Personal information
- Born: 2 July 1913 Warsaw, Poland
- Died: 29 February 1996 (aged 83) Montreal, Canada

Boxing career

Medal record
Men's amateur boxing
Representing Poland
European Amateur Championships
| Bronze medal – third place | 1934 Budapest | Middleweight |

= Szapsel Rotholc =

Polish boxer (1913–1996)

Szapsel Rotholc (July 2, 1913 - 29 February 1996) was a Polish boxer.

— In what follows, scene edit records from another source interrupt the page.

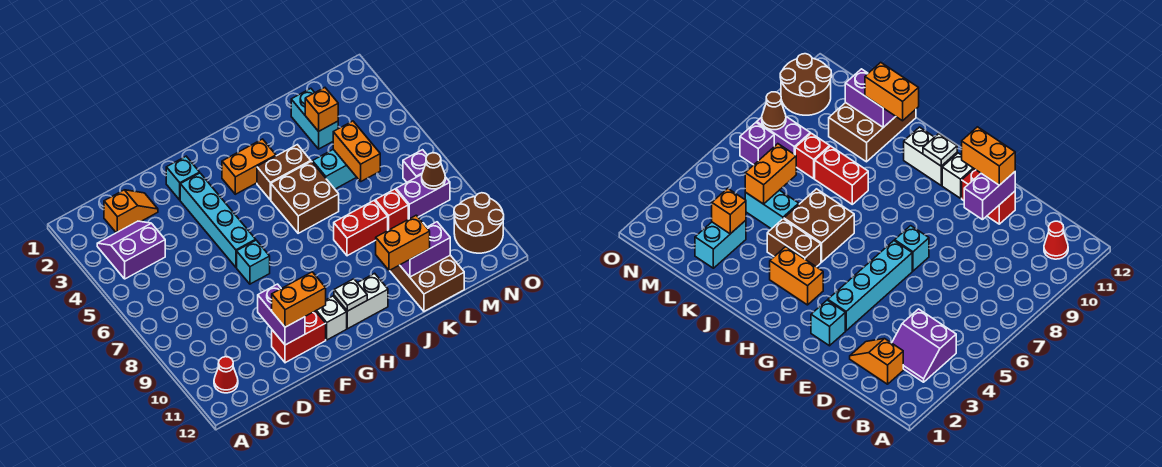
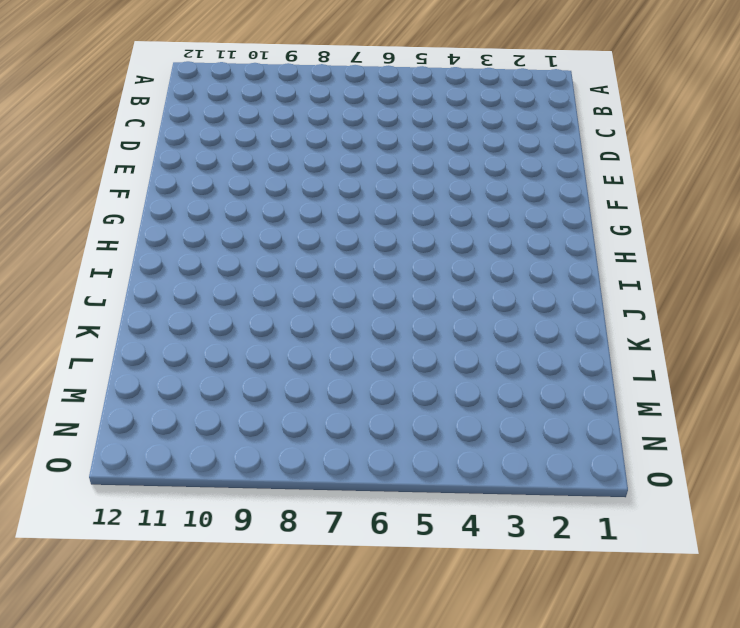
none -> purple slope B3:C4 level 1 top 4
none -> red cone B11 level 1
none -> orange slope C2:D2 level 1 top C

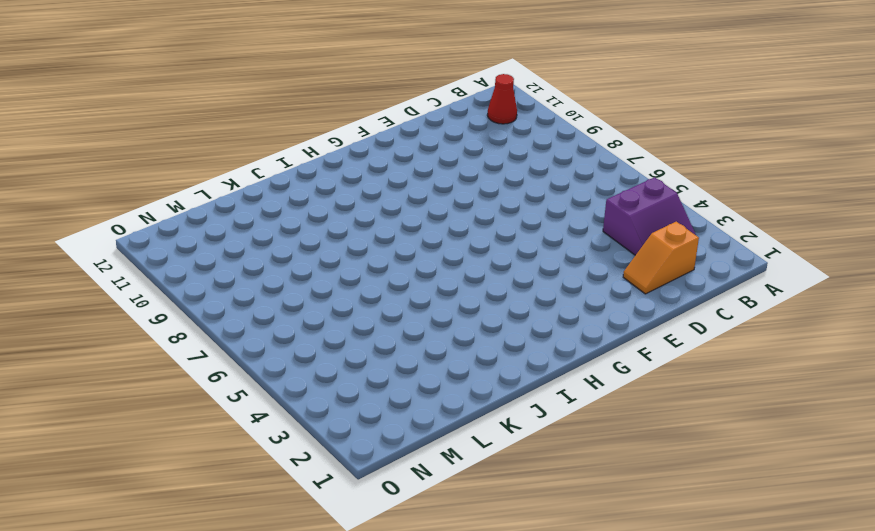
none -> red brick E11:F11 level 1
none -> cyan brick F2 level 1
none -> cyan brick F3:F6 level 1

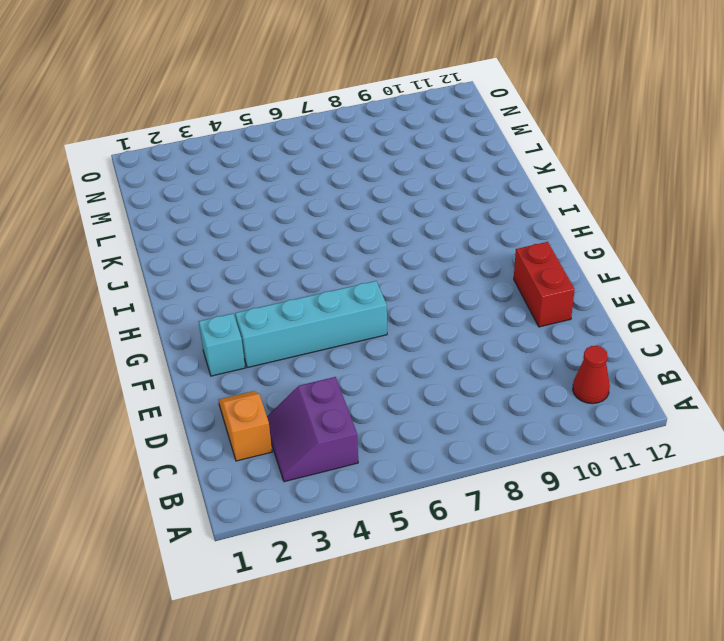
none -> cyan brick F7 level 1
none -> white brick G11 level 1
none -> orange brick H3:I3 level 1

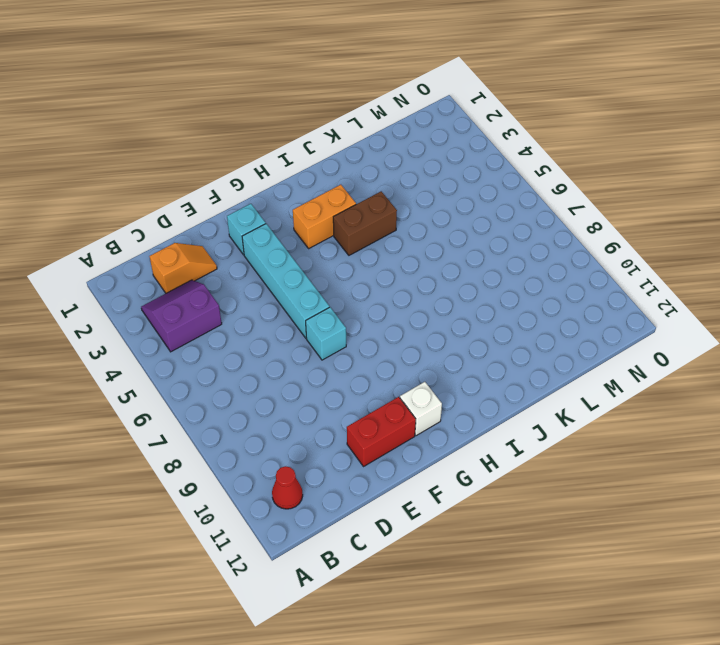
none -> white brick H11:I11 level 1
none -> brown brick I5:J6 level 1
none -> red brick J8:K8 level 1

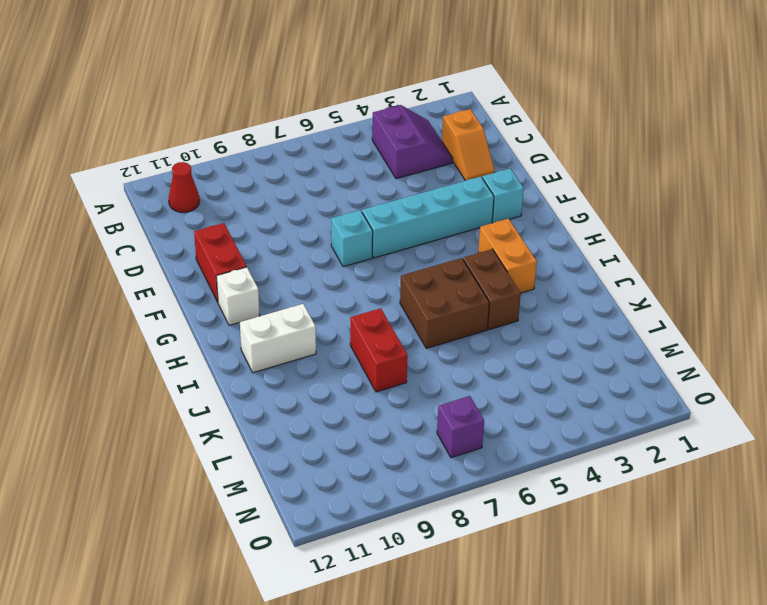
white brick I10:I11 level 1 -> white brick H11:I11 level 1
none -> cyan brick K5:L5 level 1
none -> brown brick K10:L12 level 1
none -> cyan brick L2:L3 level 1

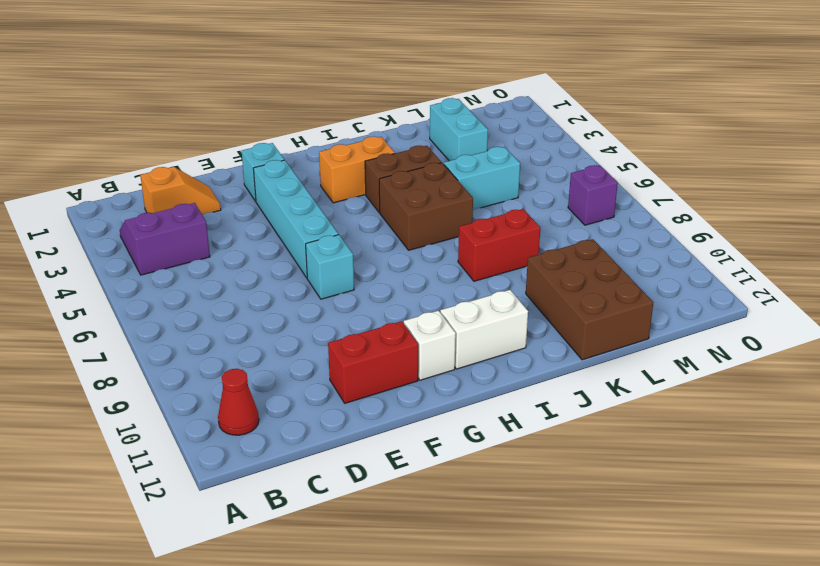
none -> red brick L8 level 1
none -> purple brick M8:N8 level 1
none -> brown round brick N10:O11 level 1

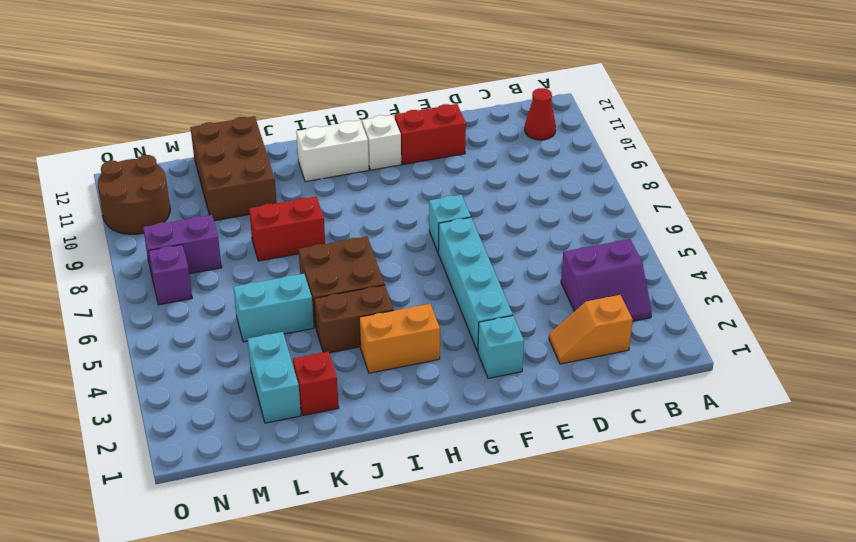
red brick K2 level 1 -> red brick L8 level 1
none -> purple brick E10:E11 level 2
none -> white plate H11 level 2
none -> purple brick K11:L11 level 2

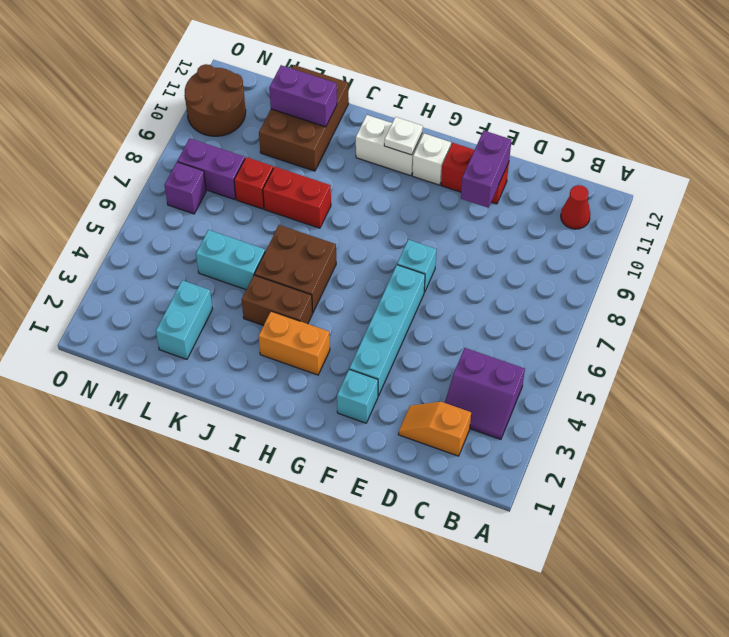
none -> orange brick L3 level 2
none -> orange brick L5:L6 level 2
none -> brown cone N8 level 2

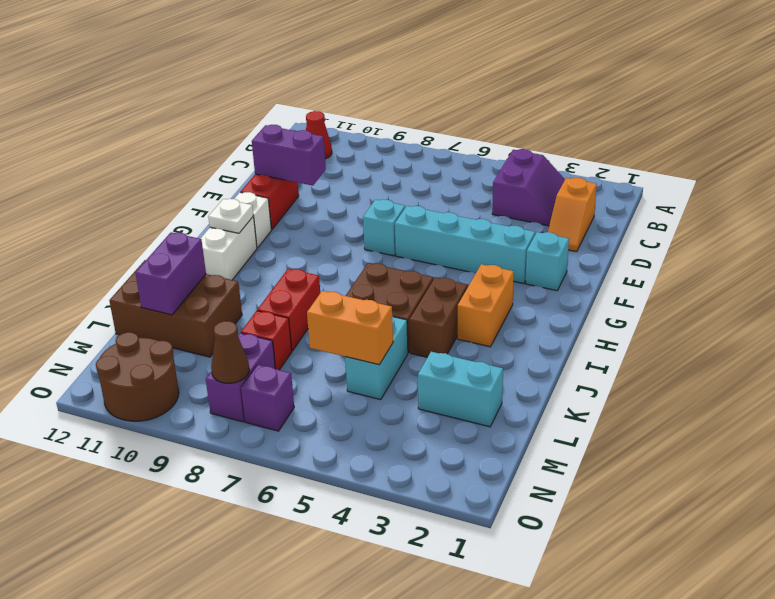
none -> orange brick L3 level 2
none -> orange brick E11:F11 level 3
none -> orange brick J11:K11 level 3

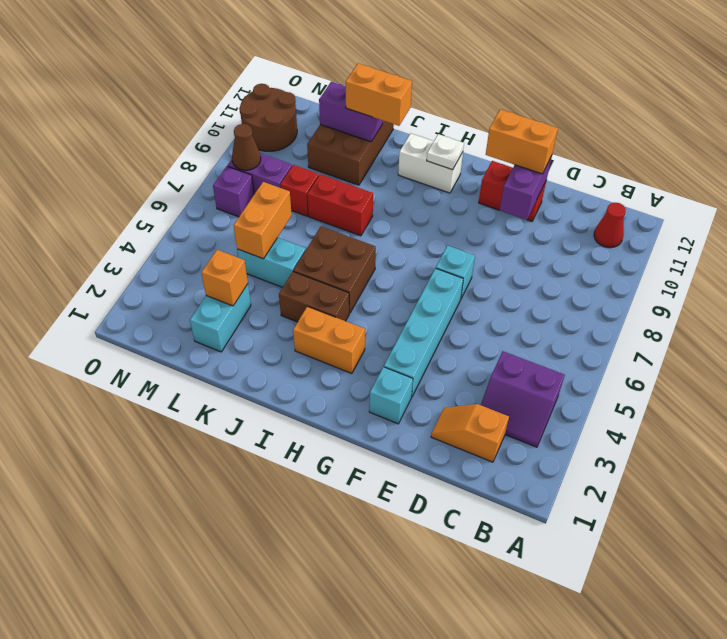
none -> white brick G11 level 1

Born into a Jewish family in Warsaw, he was a member of the Gwiazda Warszawa Boxing Club in 1929–1939. He won the bronze medal in the Flyweight class at the 1934 European Amateur Boxing Championships in Budapest. In 1933 he won the Polish champion title. He represented Poland in many matches: POL vs. HUN (1934, 1935), POL vs. USA (1934), POL vs. CZE (1934), POL vs. GER (1934, 1935, 1938), POL vs. NOR (1937), POL vs. DEN (1937), POL vs. ITA (1938), POL vs. FRA (1938), POL vs. SUI (1938), POL vs. EST (1938), POL vs. SWE (1939), POL vs. FIN (1939), scoring +15 –0 =1. He played also for Warsaw in duals against Dublin (1937), Vienna (1939) and Italy (1939), scoring +2 –1 =0. Rotholc won all fights except two, one drew and one loss with an Italian boxer Guido Nardecchia.

Rotholc took 10th and 6th places, respectively in 1934 and 1935, in the Polish Sportspersonality of the Year, chosen by the readers of the newspaper Przegląd Sportowy.

During the Nazi occupation in World War II, he lived and survived in the Warsaw Ghetto as a Jewish policeman. After the war he lived in Łódź until 1949, when he departed for Canada.